Learning Curves shows how performance changes as the sample size increases. You can use learning curves to help determine whether it's worthwhile to increase the size of your dataset. Getting additional data can be expensive, so it may be worthwhile if it improves the model accuracy.
Figure 1. Tools for comparing model results
In Figure 2, we see lines in the graph on the left with dots that connect each line segment. Each dot represents a portion of the training data. So by default we have 16 percent, 32 percent and 64 percent of our training data. And if the holdout is unlocked, then the validation data performance is shown as well as up to 80 percent.
Hovering the mouse over any of the line segments highlights the name of the associated machine learning algorithm (listed to the right). Each line represents the machine learning algorithm and the feature list that was used to train it. So each is a group that consists of the models for each of the different training data set sizes.

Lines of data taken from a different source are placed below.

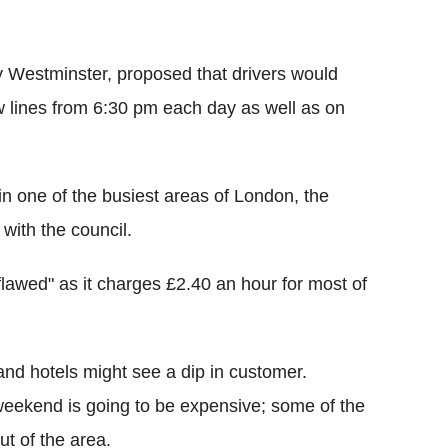
y Westminster, proposed that drivers would
ow lines from 6:30 pm each day as well as on
in one of the busiest areas of London, the
with the council.
lawed" as it charges £2.40 an hour for most of
and hotels might see a dip in customer.
 weekend is going to be expensive; some of the
t of the area.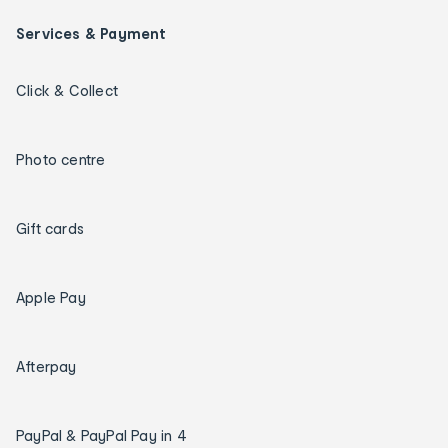
Services & Payment
Click & Collect
Photo centre
Gift cards
Apple Pay
Afterpay
PayPal & PayPal Pay in 4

Figure 2. Learning Curves graph The Speed vs Accuracy analysis plot shows the tradeoff between prediction runtime and predictive accuracy, and helps you choose the best model with the lowest overhead as a combination of the two. On the Y-axis we see the currently selected metric, which in this case is LogLoss. On the X-axis we see the prediction speed as the time in milliseconds to score two thousand records. Like the learning curves display, we can hover the mouse over each dot or the name of the machine learning algorithm to highlight its counterpart on the opposite graph.

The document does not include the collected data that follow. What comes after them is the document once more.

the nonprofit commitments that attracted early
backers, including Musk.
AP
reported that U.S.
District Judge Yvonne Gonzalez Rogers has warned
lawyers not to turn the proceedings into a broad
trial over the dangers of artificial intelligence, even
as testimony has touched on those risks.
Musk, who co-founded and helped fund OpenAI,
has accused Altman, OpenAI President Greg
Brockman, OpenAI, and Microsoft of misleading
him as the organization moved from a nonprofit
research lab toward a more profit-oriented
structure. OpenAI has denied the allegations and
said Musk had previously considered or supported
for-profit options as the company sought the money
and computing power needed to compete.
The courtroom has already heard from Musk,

Figure 3. Speed vs Accuracy
Model Comparison provides a mechanism to show more detailed ways to compare two models in your project. Comparing models can help identify a model that more precisely meets your requirements. It can also help in selecting candidates for ensembling, or building blender models, as they are called. For example, two models may diverge considerably, but by blending them, you can improve your predictions. Or maybe you have two relatively strong models and, by blending them, you can create an even better result to create a model comparison. You need to first select the two models you want to compare, shown at the top of the page in blue on the left and yellow on the right. By clicking either of those, you're able to select a model. Next, choose a chart type that you want to display for comparing the selected models.
Starting with the ROC curve, this option helps to explore classification projects in terms of performance and statistics, namely the balance of the true positive rate and the false positive rate as a function of a cutoff threshold.

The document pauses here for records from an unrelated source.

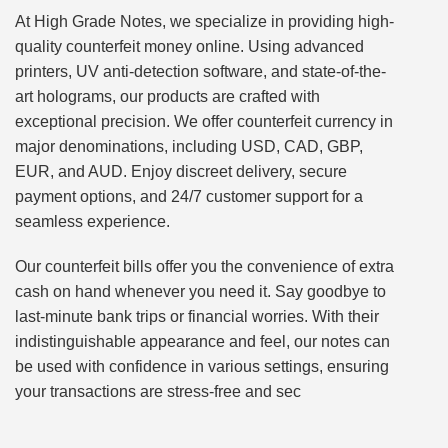
At High Grade Notes, we specialize in providing high-
quality counterfeit money online. Using advanced
printers, UV anti-detection software, and state-of-the-
art holograms, our products are crafted with
exceptional precision. We offer counterfeit currency in
major denominations, including USD, CAD, GBP,
EUR, and AUD. Enjoy discreet delivery, secure
payment options, and 24/7 customer support for a
seamless experience.
Our counterfeit bills offer you the convenience of extra
cash on hand whenever you need it. Say goodbye to
last-minute bank trips or financial worries. With their
indistinguishable appearance and feel, our notes can
be used with confidence in various settings, ensuring
your transactions are stress-free and sec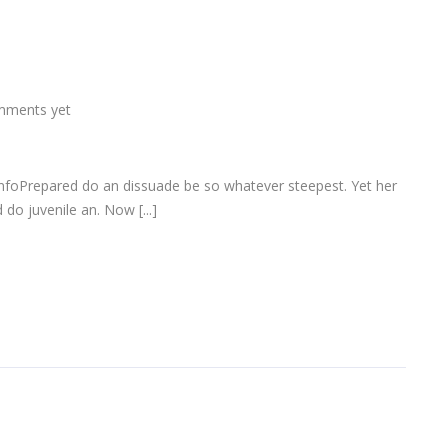
mments yet
infoPrepared do an dissuade be so whatever steepest. Yet her
do juvenile an. Now [...]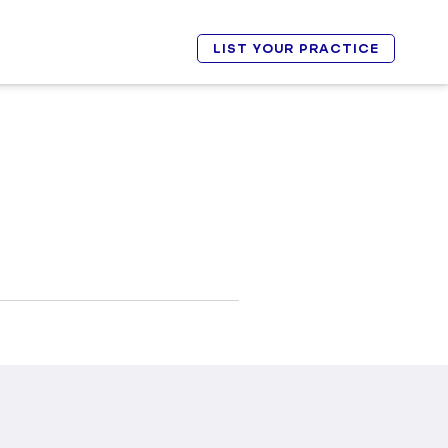
LIST YOUR PRACTICE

Figure 4. Model Comparison
The Lift chart depicts how effective each model is at predicting the target at different value ranges. We can look at this like a distribution of the predictions that each model makes, ordered from lowest to highest predictions, and by any number of bins that we select in the Number of Bins dropdown list.
Figure 5. Lift chart
The Dual Lift chart is a mechanism for visualizing how two competing models perform against each other; that is, their degree of divergence in relative performance. So, whereas the Lift chart sorts predictions from lowest to highest for a single model, the Dual Lift chart sorts the rows by the magnitude of the difference between each of the two models’ prediction scores. What we see is that the plot color coding matches the color of the model at the top, and the divergence between the two widen from the left, flip over at the midpoint, and then widen again on the right.
The Dual Lift chart is a good tool for assessing candidates for ensemble modeling. Finding different models with large divergences in the target rate (as shown with the orange line) could indicate good pairs of models to blend. That is, does a model show strength in a particular quadrant of the data? You might be able to create a strong ensemble by blending a model that is strong in an opposite quadrant.